• **Page extract**:
-.-.-

Installation

Install Scheduler-plugins #

Table of Contents #

Create a Kubernetes Cluster #

Firstly you need to have a Kubernetes cluster, and a kubectl command-line tool must be configured to communicate with the cluster.

The Kubernetes version must equal to or greater than v1.23.0. To check the version, use kubectl version --short.

If you do not have a cluster yet, create one by using one of the following provision tools:

Install release v0.30.6 and use Coscheduling #

Note: we provide two ways to install the scheduler-plugin artifacts: as a second scheduler and as a single scheduler. Their pros and cons are as below:

  • second scheduler:
    • pro: it’s easy to install by deploying the Helm chart

    • con: running multi-scheduler will inevitably encounter resource conflicts when the cluster is short of resources.

      Consider the scenario where multiple schedulers attempt to assign their pods simultaneously to a node which can only fit one of the pods. The pod that arrives later will be evicted by the kubelet, and hang there (without its .spec.nodeName cleared) until resources get released on the node.

      Running multiple schedulers, therefore, is not recommended in the production env. However, it’s a good starting point to play with scheduler framework and exercise plugin development, no matter you’re on managed or on-premise Kubernetes clusters.

  • single scheduler:
    • pro: you will be using a unified scheduler and hence keep the resources conflict-free. It’s recommended for the production env.
    • con: you have to have the privileges to manipulate the control plane, and at this moment, the installation is not fully automated (no Helm chart yet).

As a second scheduler #

The quickest way to try scheduler-plugins is to install it using helm chart as a second scheduler. You can find the demo chart in manifests/install/charts. But if in the production environment, it is recommended to replace the default-scheduler manually(as described in next section).

Install using Helm Chart

As a single scheduler (replacing the vanilla default-scheduler) #

A bit different from the automatic installation steps above, using scheduler-plugins as a single scheduler needs some manual steps.

The main obstacle here is that we need to reconfigure the vanilla scheduler, but it’s challenging to get it automated as how it’s deployed varies a lot (i.e., deployment, static pod, or an executable binary managed by systemd). Moreover, managed Kubernetes offerings may be cluster-specific that need extra configuration and hence hard to be pipelined nicely.

-.-.-

[Items from a data source]
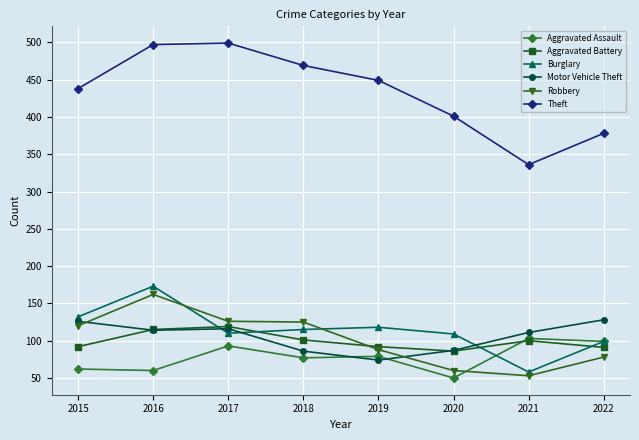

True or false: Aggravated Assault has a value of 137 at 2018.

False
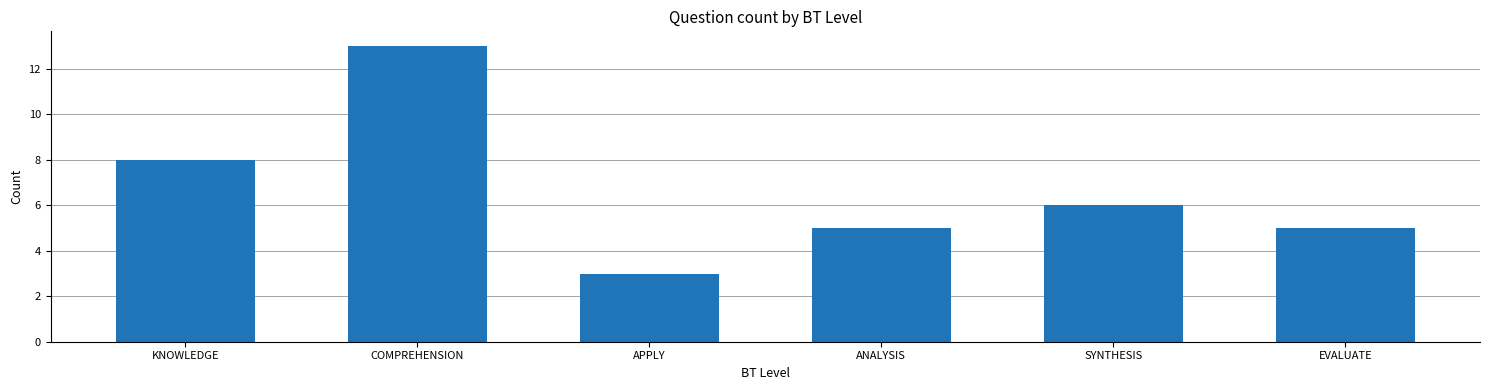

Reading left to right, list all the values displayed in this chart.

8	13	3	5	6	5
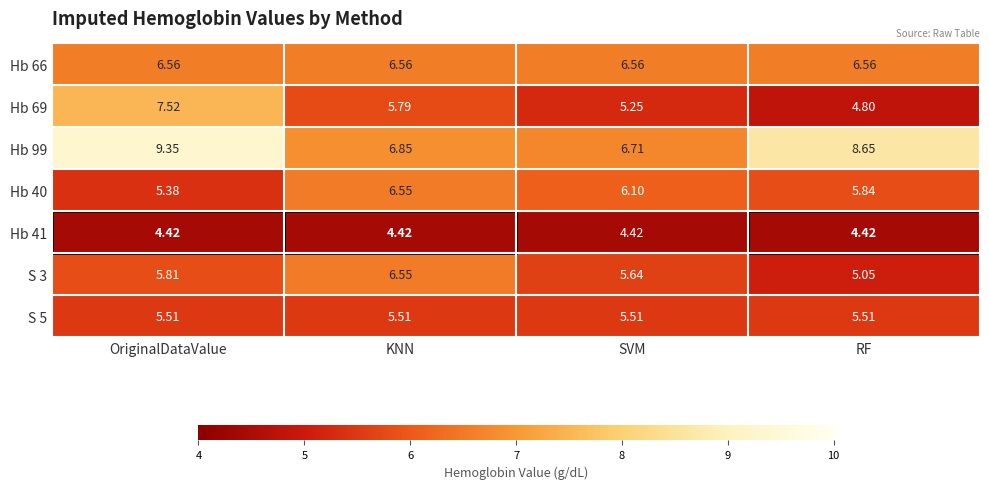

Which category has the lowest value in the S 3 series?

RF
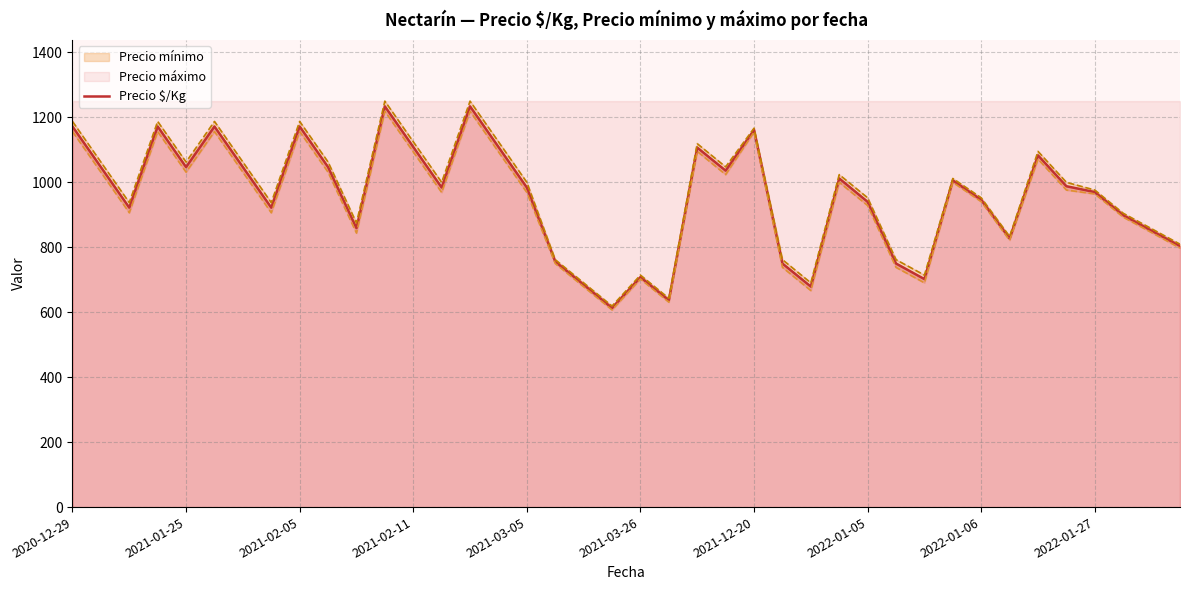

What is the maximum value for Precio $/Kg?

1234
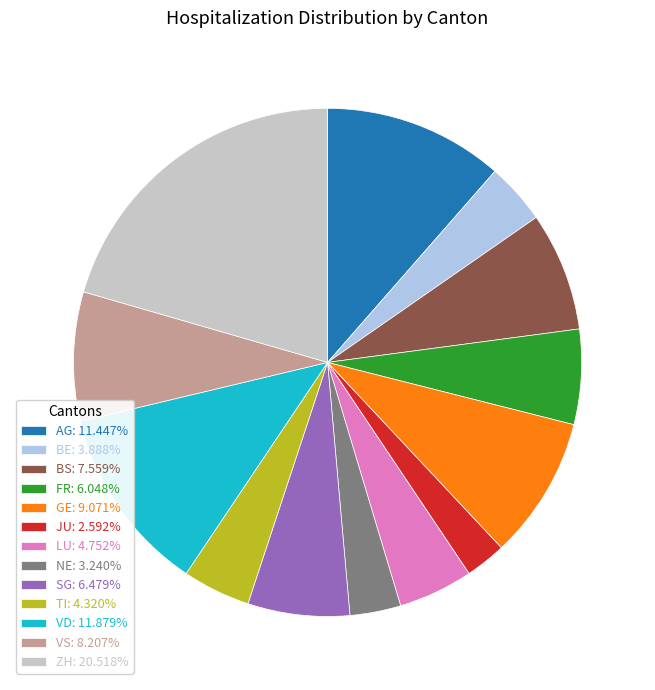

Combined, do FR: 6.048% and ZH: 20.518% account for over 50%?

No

-.-.-

• **Problems to work on**:
[A] Render this sentence from the installation guide in Spanish: "The quickest way to try scheduler-plugins is to install it using helm chart as a second scheduler."
[B] Transcribe the entries from the line with "Reading left to" up to and including the final line of the entries, omitting the pictures.
The installation guide and the entries have nothing to do with each other.

• **Answers by item**:
[A] La forma más rápida de probar scheduler-plugins es instalarlo con el chart de Helm como un segundo planificador.

[B]
Reading left to right, list all the values displayed in this chart.

8	13	3	5	6	5

Which category has the lowest value in the S 3 series?

RF

What is the maximum value for Precio $/Kg?

1234

Combined, do FR: 6.048% and ZH: 20.518% account for over 50%?

No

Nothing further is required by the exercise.